Miami Dolphins, discontent with empty gestures, to stay inside during both anthems
The Miami Dolphins have decided to stay inside during both “The Star-Spangled Banner” and “Lift Ev’ry Voice And Sing” during the 2020 NFL season, issuing a message Thursday demanding action rather than symbolic gestures in the fight against social and racial injustice and police brutality.
“This attempt to unify only creates more divide. So we’ll skip this song and dance, and as a team we’ll stay inside,” several Dolphins players combined to say in a 2-minute, 17-second video issued Thursday. “We need changed hearts, not just a response to pressure. Enough, no more fluff and empty gestures. We need owners with influence and pockets bigger than ours to call up officials and flex political power.”
In the video, 18 Dolphins players — both Black and white — proclaim they are fed up with “empty gestures” being the result of the current movement for change, and demand that team owners get actively involved in creating political and legislative change. They also speak out about a need for prison reform, justice against police brutality, and an acknowledgment of “millions for pregame patriotism,” which references the NFL receiving at least $5 million from the U.S. military for halftime salutes to soldiers the past decade.
Their overwhelming message is dissatisfaction with the current state of America, and particularly how it treats Black people. They said they hope to shift the conversation away from the national anthem to meaningful change.
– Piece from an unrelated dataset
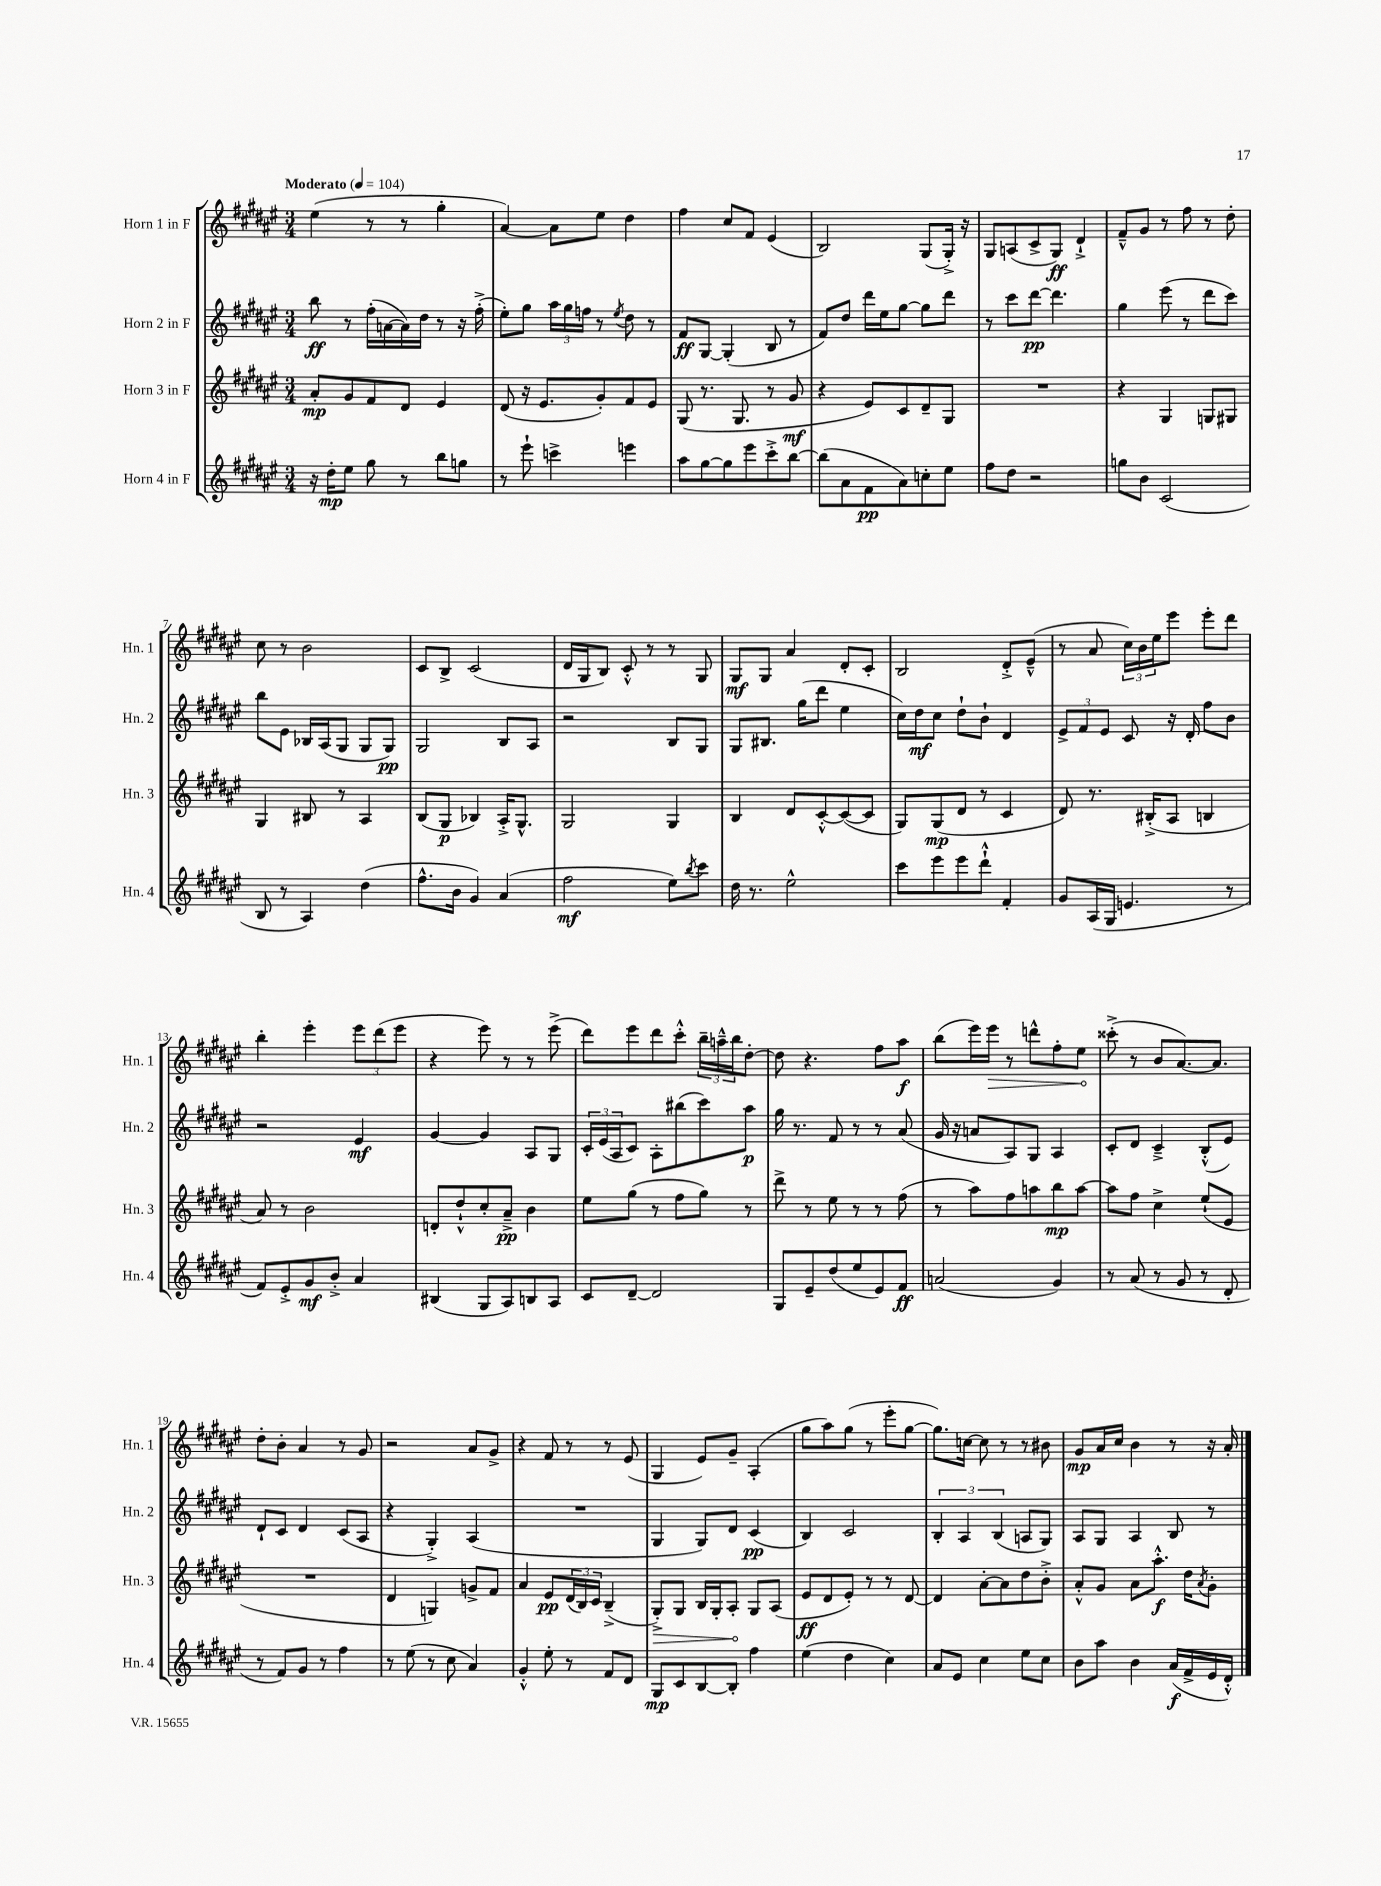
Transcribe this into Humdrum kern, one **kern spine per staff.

“We don’t need another publicity parade,” McCain says. “If you speak up for change, I’ll shut up and play.”
Adds Roberts: “So if my dad was a soldier but the cops killed my brother, do I stand for one anthem and kneel for the other?”
At the end of the video, Dolphins coach Brian Flores appears supporting his players and providing a message: “Before the media starts wondering and guessing, they just answered all your questions. We’ll just stay inside.”
The next focus, with NFL play beginning this week, is to avoid the movement dissipating amid the distraction that is football. Players hope to continue putting pressure on the league and ownership to be active in real change.
Dolphins players have been at the forefront of the athlete activism movement in the past, with former players Kenny Stills, Michael Thomas, Arian Foster and Jelani Jenkins among the first players to follow Colin Kaepernick in kneeling during the national anthem to bring attention to social and racial injustice and police brutality in 2016.